*Work request:*
Go through the entries below. Copy each line in which "when" appears.

*Supplied data:*
----

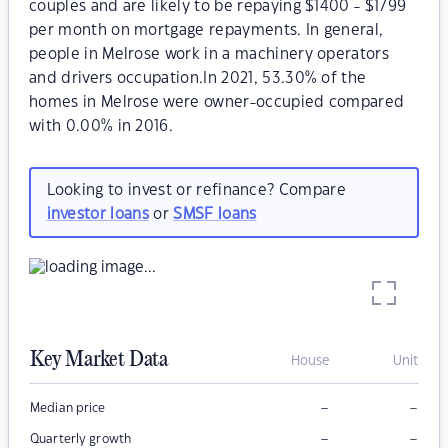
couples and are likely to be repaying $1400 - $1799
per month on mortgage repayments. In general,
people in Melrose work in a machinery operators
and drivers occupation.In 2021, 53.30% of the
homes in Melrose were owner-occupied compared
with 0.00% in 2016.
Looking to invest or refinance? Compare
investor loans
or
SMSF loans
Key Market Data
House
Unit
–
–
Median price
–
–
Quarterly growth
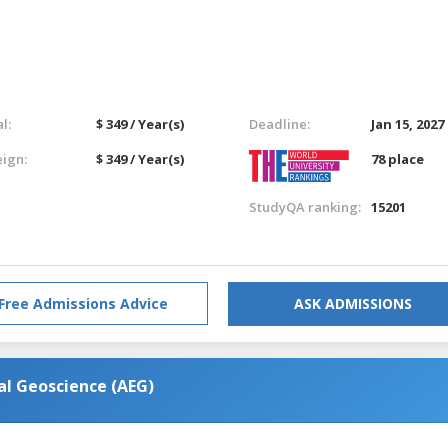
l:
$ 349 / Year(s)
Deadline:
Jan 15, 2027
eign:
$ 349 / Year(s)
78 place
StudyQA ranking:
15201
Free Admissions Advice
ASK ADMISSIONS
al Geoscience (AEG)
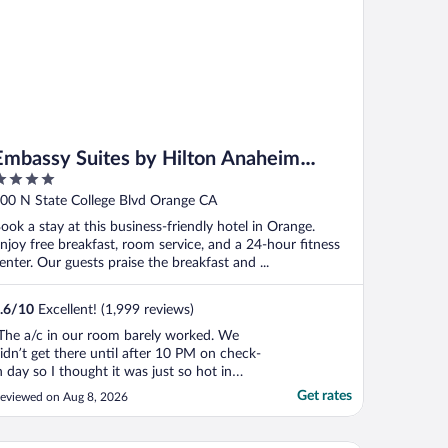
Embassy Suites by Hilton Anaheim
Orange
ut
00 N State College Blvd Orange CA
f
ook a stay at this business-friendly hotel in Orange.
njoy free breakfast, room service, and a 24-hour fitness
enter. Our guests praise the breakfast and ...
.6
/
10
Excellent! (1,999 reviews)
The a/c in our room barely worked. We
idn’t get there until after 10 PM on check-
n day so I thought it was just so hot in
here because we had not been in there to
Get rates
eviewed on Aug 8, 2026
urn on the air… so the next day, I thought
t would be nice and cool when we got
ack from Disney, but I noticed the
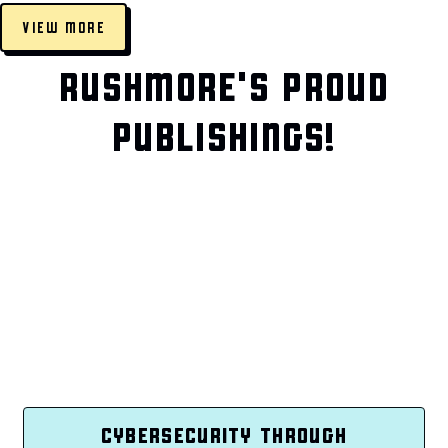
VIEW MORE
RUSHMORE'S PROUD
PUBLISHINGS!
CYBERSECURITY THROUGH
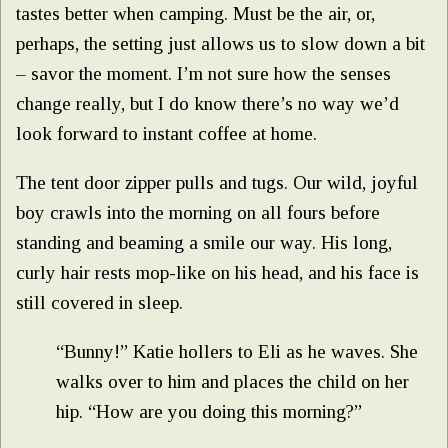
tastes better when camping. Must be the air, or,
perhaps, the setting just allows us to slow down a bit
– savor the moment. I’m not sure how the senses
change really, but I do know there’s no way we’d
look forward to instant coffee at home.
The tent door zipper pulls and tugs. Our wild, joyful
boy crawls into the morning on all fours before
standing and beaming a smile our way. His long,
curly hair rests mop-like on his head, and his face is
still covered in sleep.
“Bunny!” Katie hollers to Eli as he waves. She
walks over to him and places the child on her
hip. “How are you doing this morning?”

----

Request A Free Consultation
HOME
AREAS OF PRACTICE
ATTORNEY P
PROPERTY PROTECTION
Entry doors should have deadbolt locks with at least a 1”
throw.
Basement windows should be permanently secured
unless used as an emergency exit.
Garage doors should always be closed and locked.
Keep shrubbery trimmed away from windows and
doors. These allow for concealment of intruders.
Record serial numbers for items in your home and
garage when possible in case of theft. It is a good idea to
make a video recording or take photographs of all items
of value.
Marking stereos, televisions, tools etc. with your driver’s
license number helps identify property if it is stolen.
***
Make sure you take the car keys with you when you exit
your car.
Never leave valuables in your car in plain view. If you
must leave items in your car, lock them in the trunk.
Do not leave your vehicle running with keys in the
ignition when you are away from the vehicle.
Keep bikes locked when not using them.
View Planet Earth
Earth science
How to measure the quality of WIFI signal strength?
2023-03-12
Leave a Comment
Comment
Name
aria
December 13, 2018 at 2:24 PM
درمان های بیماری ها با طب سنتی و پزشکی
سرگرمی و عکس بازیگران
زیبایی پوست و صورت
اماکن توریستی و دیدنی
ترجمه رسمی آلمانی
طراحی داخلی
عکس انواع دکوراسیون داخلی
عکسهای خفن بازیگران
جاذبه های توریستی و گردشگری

----

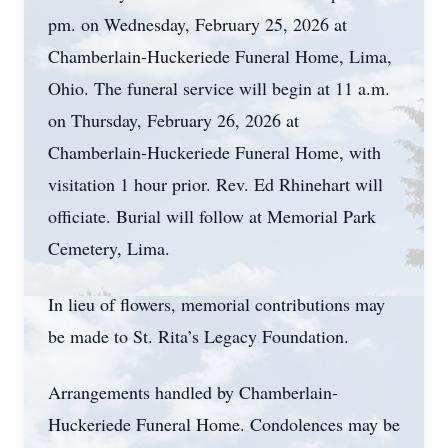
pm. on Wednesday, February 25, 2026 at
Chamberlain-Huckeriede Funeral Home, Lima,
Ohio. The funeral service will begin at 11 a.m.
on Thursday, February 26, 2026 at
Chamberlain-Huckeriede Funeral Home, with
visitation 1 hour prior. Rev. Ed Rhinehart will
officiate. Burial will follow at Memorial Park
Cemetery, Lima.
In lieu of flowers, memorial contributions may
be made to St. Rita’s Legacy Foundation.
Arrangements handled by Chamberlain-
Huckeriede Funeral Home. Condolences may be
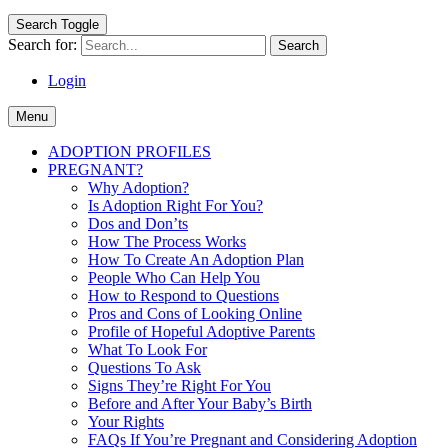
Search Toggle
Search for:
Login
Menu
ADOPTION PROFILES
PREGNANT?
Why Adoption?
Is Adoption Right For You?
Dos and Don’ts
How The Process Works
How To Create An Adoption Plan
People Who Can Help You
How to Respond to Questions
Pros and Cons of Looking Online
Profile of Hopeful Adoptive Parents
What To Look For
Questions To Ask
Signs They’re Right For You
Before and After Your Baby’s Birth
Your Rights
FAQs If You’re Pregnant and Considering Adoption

----

*Answer to the exercise:*
t would be nice and cool when we got
tastes better when camping. Must be the air, or,
garage when possible in case of theft. It is a good idea to
Make sure you take the car keys with you when you exit
ignition when you are away from the vehicle.
Keep bikes locked when not using them.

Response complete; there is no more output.